Cherrion Valerius

Personal information
- Date of birth: 22 September 2005 (age 21)
- Place of birth: Rotterdam, Netherlands
- Height: 1.92 m (6 ft 3+1⁄2 in)
- Position: Defender

Team information
- Current team: Minnesota United FC
- Number: 52

Youth career
- 0000–2018: Spartaan'20
- 2018–2024: NAC Breda

Senior career*
- Years: Team / Apps / (Gls)
- 2024–2026: NAC Breda / 45 / (0)
- 2026-: Minnesota United FC / 0 / (0)

= Cherrion Valerius =

Dutch association football player (born 2005)

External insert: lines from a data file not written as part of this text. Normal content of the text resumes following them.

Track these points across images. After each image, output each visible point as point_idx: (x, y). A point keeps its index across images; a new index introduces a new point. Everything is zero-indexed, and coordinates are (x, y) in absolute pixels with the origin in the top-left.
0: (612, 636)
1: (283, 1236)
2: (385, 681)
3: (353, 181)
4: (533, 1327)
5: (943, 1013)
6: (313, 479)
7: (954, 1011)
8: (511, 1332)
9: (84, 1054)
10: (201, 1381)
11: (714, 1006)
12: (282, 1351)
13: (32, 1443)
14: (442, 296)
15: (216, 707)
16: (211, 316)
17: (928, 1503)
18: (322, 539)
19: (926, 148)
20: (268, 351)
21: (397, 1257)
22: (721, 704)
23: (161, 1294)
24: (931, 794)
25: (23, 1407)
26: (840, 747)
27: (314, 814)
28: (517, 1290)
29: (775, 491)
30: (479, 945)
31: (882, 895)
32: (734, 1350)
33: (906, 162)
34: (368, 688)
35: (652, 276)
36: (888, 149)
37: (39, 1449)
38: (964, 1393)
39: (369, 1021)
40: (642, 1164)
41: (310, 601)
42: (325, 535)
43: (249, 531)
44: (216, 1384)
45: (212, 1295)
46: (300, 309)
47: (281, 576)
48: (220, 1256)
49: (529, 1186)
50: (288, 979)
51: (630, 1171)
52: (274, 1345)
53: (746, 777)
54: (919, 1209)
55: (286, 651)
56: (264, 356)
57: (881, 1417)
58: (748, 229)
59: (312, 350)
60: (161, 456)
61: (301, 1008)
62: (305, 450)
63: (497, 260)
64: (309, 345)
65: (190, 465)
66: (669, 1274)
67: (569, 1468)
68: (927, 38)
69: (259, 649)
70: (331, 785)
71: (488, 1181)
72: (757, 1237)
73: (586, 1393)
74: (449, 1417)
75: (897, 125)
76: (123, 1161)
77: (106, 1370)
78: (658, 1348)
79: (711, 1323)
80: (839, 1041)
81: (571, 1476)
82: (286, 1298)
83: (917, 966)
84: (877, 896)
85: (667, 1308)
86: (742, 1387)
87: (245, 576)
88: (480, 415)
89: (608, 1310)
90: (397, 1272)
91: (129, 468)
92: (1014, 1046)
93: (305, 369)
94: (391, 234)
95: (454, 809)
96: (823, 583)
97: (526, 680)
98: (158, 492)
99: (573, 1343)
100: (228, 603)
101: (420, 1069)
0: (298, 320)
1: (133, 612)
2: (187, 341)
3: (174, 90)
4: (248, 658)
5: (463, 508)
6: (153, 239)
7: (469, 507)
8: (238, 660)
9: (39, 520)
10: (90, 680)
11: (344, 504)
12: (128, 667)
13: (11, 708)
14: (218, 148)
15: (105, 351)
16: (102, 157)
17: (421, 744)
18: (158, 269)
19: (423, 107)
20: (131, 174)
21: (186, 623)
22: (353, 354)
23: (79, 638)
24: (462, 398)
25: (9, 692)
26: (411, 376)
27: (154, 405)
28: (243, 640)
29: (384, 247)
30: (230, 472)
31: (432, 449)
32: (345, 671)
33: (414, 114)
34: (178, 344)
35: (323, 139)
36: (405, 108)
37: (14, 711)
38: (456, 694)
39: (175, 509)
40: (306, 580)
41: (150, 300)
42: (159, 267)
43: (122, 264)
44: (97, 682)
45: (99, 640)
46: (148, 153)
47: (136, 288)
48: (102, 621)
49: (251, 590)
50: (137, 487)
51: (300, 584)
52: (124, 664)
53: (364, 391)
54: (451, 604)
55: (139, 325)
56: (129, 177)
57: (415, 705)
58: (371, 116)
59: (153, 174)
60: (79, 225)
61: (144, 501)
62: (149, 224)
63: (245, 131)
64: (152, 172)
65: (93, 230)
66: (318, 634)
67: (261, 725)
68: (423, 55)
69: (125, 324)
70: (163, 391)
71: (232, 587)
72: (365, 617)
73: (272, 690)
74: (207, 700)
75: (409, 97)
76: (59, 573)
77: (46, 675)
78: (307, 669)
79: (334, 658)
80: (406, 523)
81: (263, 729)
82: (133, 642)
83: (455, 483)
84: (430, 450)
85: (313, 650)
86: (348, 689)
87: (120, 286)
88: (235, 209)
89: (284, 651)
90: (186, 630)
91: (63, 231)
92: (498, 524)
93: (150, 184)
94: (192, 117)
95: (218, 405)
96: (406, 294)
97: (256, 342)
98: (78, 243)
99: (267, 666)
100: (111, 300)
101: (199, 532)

Cherrion Valerius (born 22 September 2005) is a Dutch-born professional footballer who plays as defender for Major League Soccer side Minnesota United FC on loan from NAC Breda.

==Club career==
From Rotterdam, he played for Spartaan'20 prior to joining the youth set-up of NAC Breda when he was thirteen years-old. In the 2022–23 season he captained the NAC U18 side.

In February 2024 he signed a three-and-half year professional contract with the club. He made his professional debut for NAC Breda in the Eerste Divisie against Jong PSV on 25 April 2024. Following the club's promotion to the Eredivisie he made seven further appearances for the first team at the start of the 2024–25 season. However, a knee injury that required surgery suffered in training in October 2024 ruled him out for the rest of the year.

==International career==
He received his first call-up to the Curaçao national football team by head coach Dick Advocaat for their 2024–25 CONCACAF Nations League B matches against Saint Martin and Saint Lucia in September 2024.